▶ _TASK BRIEF_
An exact copy of all the lines below is required, with every image left out.

Images with lens parameters:
= Beginning of Section =

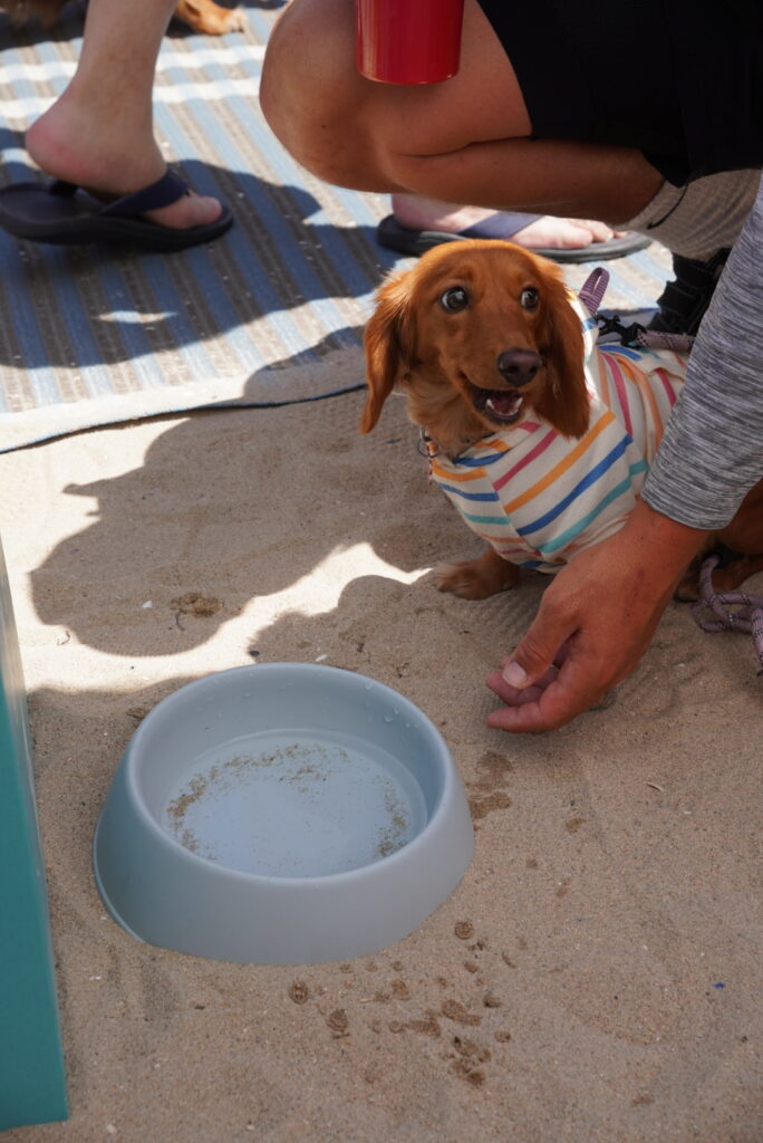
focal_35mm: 60
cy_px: 572
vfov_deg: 33.1
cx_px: 382
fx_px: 1919
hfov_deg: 22.5
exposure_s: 1/320
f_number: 5.6
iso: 100
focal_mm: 40.3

= End of Section =

▶ _ANSWER_
focal_35mm: 60
cy_px: 572
vfov_deg: 33.1
cx_px: 382
fx_px: 1919
hfov_deg: 22.5
exposure_s: 1/320
f_number: 5.6
iso: 100
focal_mm: 40.3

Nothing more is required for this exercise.